If you struggle with body image then you probably don’t believe that your body is an incredible machine capable of so much more than you ever give it credit for. But IT IS! I didn’t believe this until I actually started to work on my relationship with my body. The most impactful thing I did was to find an exercise routine that complimented my lifestyle and my goals. This wasn’t the only thing I did, but exercise was what allowed me to see physical progress when I was discouraged for not seeing more emotional and mental progress. It helped keep me motivated. In regards to physical progress, I’m not only talking about changes in the shape of my body, I’m also talking about changes that went deeper than that. I noticed myself getting stronger, faster at running, my posture improved, I slept better, and I felt productive and accomplished. I was bridging the gap between my self, my mind, and my body. I started my journey wanting to just be happier with the way I looked, but I ended up with so much more. I can say that I am truly grateful for all that my body can do and allows me to do. 
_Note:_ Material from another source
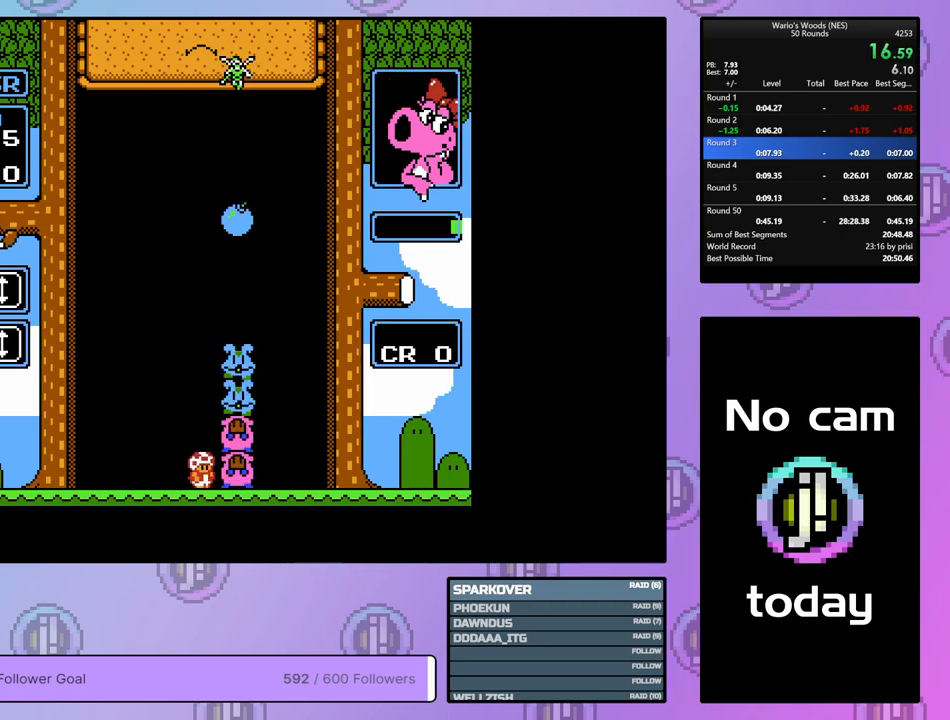
{"buttons": [], "events": [[167, "DPAD_DOWN", "up"]]}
Exercise routines require hard work, determination, and persistence, but the impacts on mental health are invaluable. Therefore, I encourage all of my clients to engage in an exercise routine that fits their lifestyle. Anything is fair game! Kayaking, hiking, yoga, walking, weightlifting, running, biking, anything that gets them moving! I ask them to not focus on losing weight or inches, but instead focus on what they are gaining. Are they getting faster? Can they notice themselves getting stronger? Are they able to lift heavier weights? Has their balance improved? Can they go farther without getting tired?  Can they finally do that difficult yoga pose? We often approach our weight and bodies with the idea that we need get rid of fat or change it’s shape that we forget to notice all the things we gain along the way.

Orthorexia; Is There Such A Thing As "Too Healthy"?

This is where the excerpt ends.